→ **WHAT YOU WILL DO**:
Your copy should hold the lines below from the first through the one that contains "ring pip: (148, 156)", each retyped exactly, and no pictures.

Segment Open

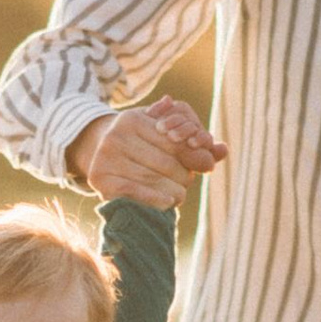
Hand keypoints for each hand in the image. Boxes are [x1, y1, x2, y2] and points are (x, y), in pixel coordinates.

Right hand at [66, 99, 224, 207]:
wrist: (97, 155)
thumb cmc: (138, 145)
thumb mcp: (161, 135)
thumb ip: (193, 143)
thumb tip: (223, 151)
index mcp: (133, 119)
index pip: (174, 141)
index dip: (194, 154)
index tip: (205, 164)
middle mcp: (117, 135)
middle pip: (166, 162)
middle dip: (182, 174)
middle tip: (185, 180)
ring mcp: (106, 158)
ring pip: (154, 179)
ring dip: (174, 190)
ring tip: (178, 194)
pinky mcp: (100, 180)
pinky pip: (136, 191)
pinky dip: (156, 199)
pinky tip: (169, 202)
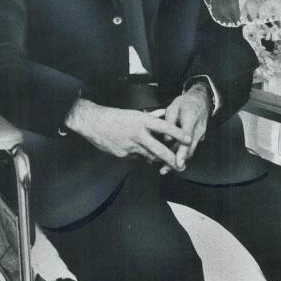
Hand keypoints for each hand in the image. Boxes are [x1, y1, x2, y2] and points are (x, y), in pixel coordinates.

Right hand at [64, 98, 191, 169]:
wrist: (93, 123)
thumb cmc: (114, 116)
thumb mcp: (134, 113)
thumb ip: (150, 116)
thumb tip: (164, 113)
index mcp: (141, 121)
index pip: (164, 127)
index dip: (177, 133)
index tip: (188, 139)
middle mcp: (138, 134)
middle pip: (158, 149)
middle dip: (171, 159)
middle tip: (182, 166)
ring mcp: (130, 146)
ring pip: (148, 156)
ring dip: (156, 159)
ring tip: (165, 163)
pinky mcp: (122, 155)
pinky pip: (136, 158)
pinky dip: (139, 156)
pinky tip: (137, 153)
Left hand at [160, 84, 211, 173]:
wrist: (202, 99)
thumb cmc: (186, 102)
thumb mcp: (173, 106)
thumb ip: (169, 122)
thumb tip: (166, 139)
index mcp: (191, 119)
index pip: (187, 139)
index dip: (182, 152)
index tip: (178, 162)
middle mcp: (198, 130)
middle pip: (189, 150)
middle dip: (177, 162)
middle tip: (164, 170)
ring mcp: (200, 135)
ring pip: (189, 151)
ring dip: (177, 160)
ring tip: (164, 168)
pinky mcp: (198, 138)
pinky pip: (189, 148)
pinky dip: (180, 154)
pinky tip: (170, 159)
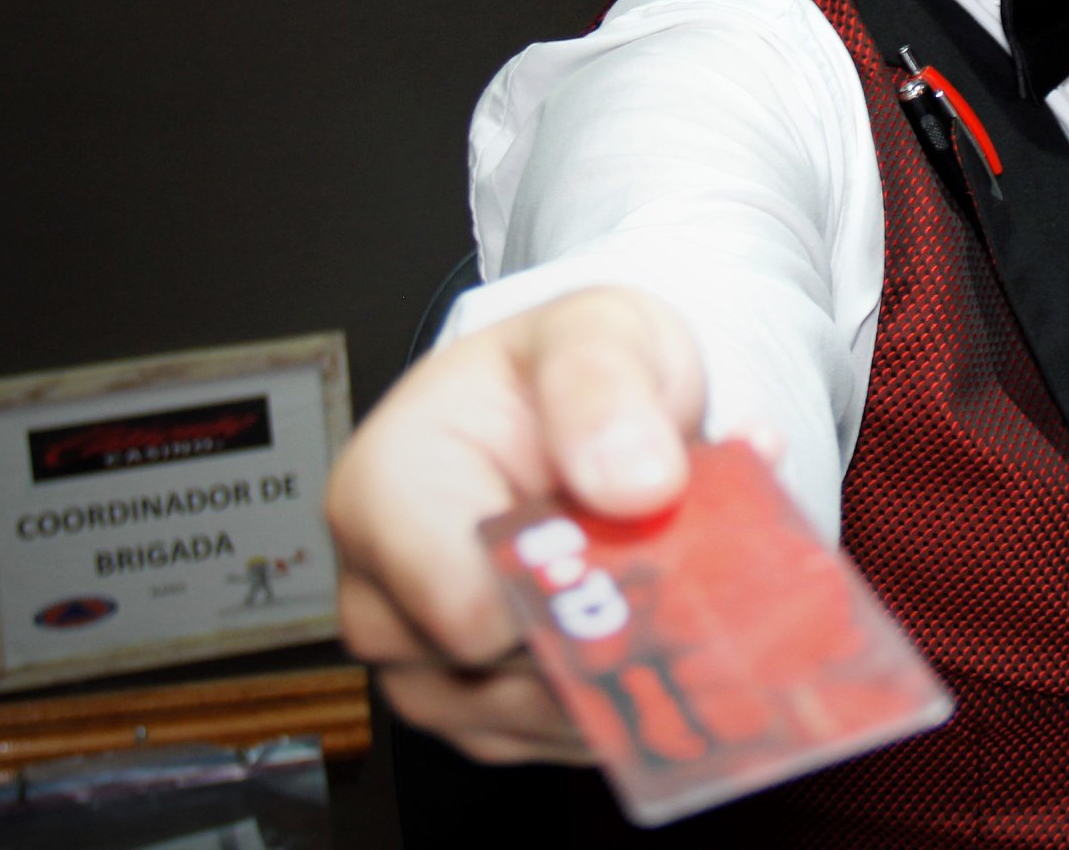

Segment Closed

→ **EXERCISE OUTPUT**:
Hand keypoints for each hand in the image. Boxes are [x1, y1, x2, y2] and points are (x, y), in pixel coordinates.

Right hand at [66, 99, 224, 207]:
wrist: (97, 155)
thumb cmc: (138, 145)
thumb mcp: (161, 135)
thumb ip: (193, 143)
thumb tip: (223, 151)
index mcp: (133, 119)
index pip: (174, 141)
index dip: (194, 154)
index tip: (205, 164)
middle mcp: (117, 135)
middle pip: (166, 162)
middle dip: (182, 174)
middle tip: (185, 180)
ring mcp: (106, 158)
ring pip: (154, 179)
ring dip: (174, 190)
ring tip: (178, 194)
pinky mcp: (100, 180)
pinky pip: (136, 191)
pinky dip: (156, 199)
pinky tip: (169, 202)
Hand keypoints for each hand in the image. Boxes are [x1, y1, x2, y2] and points are (x, y), in pixel coordinates.

Right hand at [64, 98, 191, 169]:
wrist: (93, 123)
thumb cmc: (114, 116)
thumb mcp: (134, 113)
thumb ip: (150, 116)
thumb tip: (164, 113)
index mcp: (141, 121)
index pip: (164, 127)
index dip: (177, 133)
index tip: (188, 139)
middle mcp: (138, 134)
middle pip: (158, 149)
middle dip: (171, 159)
middle tip: (182, 166)
ring mcp: (130, 146)
ring pip: (148, 156)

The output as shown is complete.